**What the task requires**
Count each line below that has the word "open" in it, and give only the total.
╭─ Exercise data
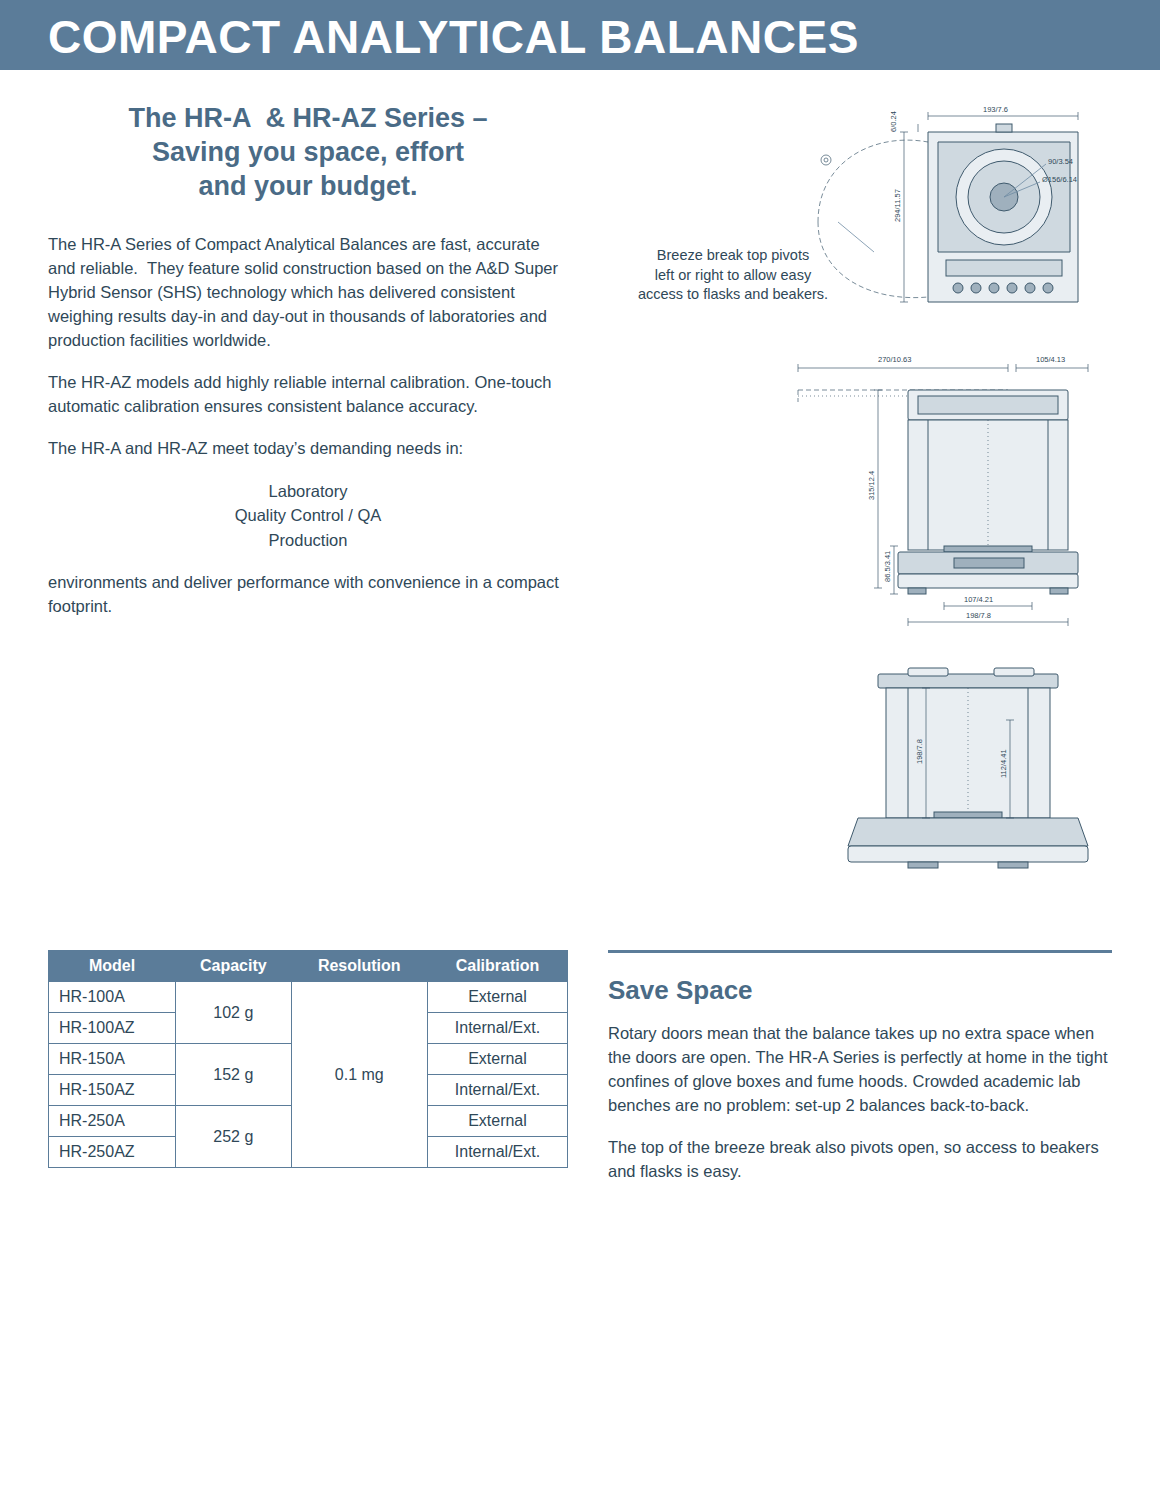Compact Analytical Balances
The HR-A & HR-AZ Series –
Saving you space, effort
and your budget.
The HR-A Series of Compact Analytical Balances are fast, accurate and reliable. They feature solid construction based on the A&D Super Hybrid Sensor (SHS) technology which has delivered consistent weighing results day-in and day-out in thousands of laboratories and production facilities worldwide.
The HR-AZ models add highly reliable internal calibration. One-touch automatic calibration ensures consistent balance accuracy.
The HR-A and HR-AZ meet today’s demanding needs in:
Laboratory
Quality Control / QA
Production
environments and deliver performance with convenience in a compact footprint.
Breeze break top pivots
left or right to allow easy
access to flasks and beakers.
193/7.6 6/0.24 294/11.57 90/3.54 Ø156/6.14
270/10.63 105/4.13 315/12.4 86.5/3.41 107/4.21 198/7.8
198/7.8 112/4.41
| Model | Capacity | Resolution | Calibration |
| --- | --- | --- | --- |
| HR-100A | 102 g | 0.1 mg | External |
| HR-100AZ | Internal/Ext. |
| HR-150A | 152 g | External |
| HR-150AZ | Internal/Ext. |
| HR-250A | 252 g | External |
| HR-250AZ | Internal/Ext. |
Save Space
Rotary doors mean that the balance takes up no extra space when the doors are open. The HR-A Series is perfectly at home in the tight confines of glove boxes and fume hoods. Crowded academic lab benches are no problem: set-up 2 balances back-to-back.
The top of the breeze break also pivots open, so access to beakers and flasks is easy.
╰─
╭─ Exercise data
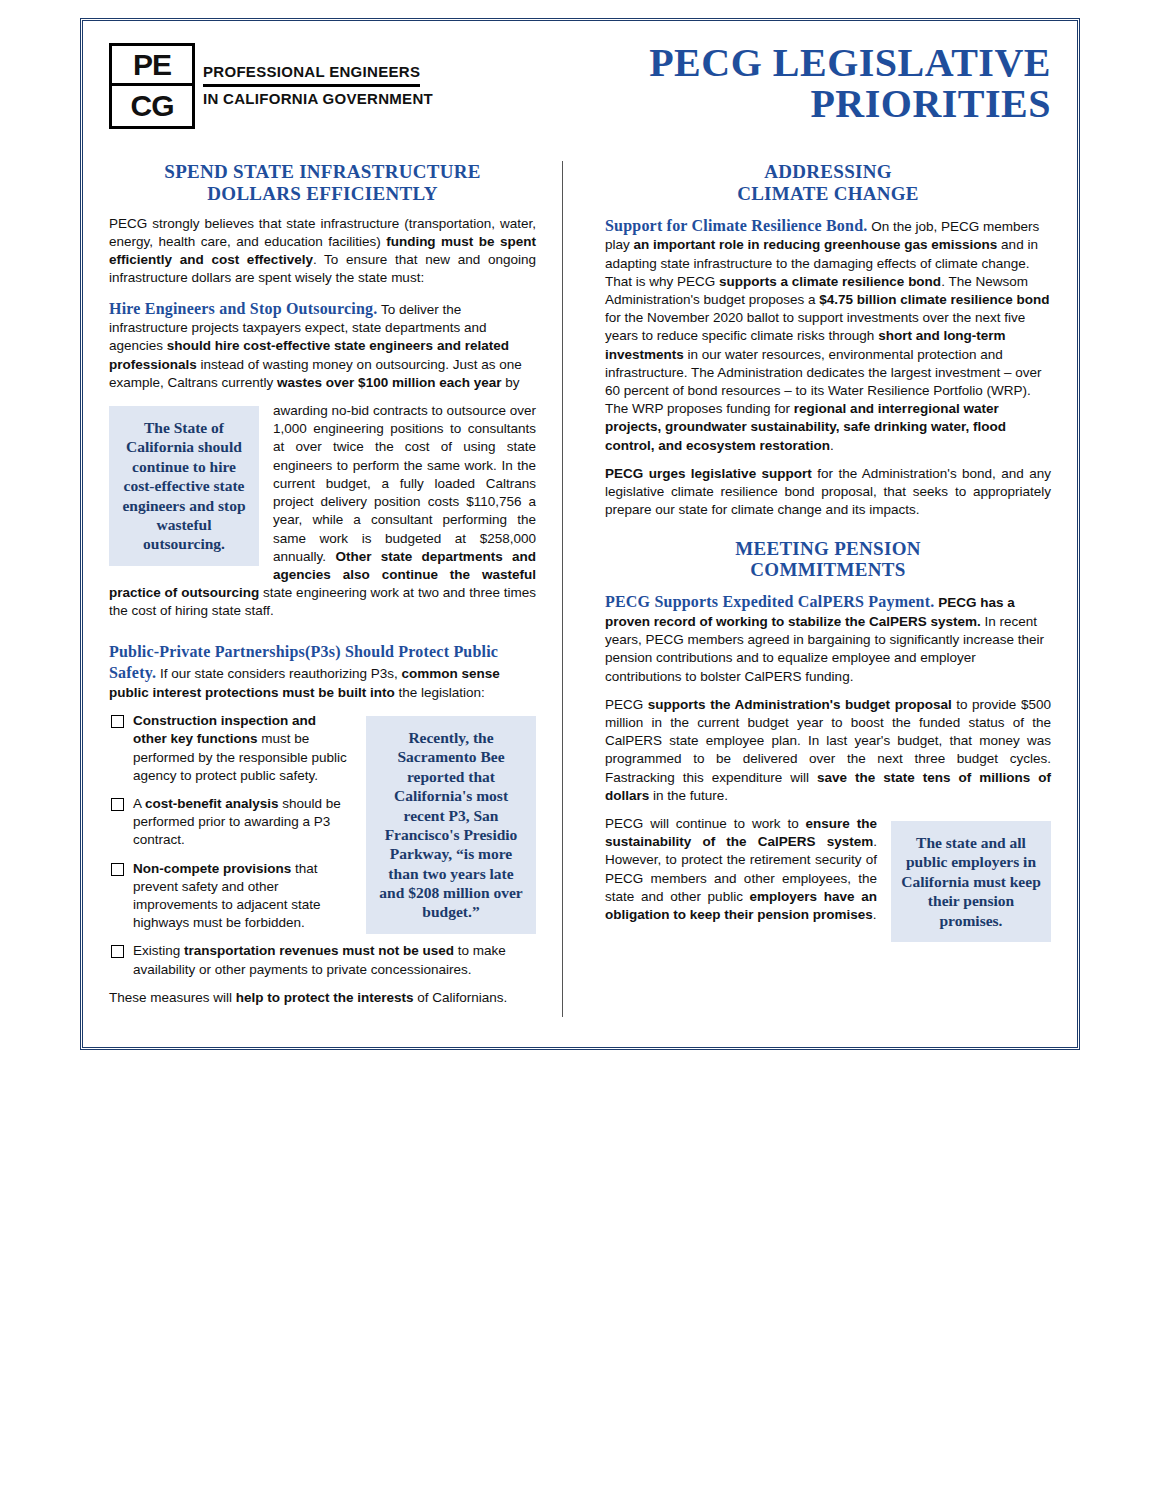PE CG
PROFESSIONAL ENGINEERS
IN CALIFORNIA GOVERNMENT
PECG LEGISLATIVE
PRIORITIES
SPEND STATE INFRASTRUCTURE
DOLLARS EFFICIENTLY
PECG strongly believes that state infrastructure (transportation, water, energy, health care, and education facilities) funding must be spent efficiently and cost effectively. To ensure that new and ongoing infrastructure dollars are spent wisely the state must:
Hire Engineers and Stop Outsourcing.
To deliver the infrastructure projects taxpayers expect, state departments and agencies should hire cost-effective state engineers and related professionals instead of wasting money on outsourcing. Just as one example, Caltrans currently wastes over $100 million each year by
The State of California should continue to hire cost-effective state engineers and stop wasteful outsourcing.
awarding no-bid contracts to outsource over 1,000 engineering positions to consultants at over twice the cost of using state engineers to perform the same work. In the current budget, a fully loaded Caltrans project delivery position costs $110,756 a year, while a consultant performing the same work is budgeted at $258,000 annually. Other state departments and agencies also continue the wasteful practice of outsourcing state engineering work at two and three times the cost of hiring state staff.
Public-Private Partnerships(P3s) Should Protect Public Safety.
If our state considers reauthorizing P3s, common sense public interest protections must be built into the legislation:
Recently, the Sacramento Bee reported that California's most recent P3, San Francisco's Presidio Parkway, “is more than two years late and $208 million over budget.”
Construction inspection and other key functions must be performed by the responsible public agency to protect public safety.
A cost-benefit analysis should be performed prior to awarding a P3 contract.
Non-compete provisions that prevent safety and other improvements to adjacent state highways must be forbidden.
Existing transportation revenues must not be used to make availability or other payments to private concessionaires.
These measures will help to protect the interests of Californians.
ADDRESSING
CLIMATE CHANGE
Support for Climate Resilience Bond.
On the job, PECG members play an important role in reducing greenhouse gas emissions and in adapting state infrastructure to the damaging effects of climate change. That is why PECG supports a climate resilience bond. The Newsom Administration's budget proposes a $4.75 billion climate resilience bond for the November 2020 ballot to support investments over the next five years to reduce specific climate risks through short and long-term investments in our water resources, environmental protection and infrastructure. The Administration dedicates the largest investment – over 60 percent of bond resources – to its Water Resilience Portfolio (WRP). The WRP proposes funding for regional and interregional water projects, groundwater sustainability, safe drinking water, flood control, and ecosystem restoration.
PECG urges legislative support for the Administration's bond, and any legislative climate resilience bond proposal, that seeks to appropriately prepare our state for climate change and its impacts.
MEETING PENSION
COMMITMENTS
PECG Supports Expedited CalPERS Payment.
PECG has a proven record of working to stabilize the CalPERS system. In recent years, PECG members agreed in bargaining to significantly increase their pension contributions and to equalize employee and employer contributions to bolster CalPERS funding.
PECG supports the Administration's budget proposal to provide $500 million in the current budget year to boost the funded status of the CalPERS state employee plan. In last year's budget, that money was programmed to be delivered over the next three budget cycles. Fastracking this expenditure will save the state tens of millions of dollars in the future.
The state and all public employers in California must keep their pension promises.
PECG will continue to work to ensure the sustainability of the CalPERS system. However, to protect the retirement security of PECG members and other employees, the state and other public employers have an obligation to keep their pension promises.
╰─
**Result of the exercise**
2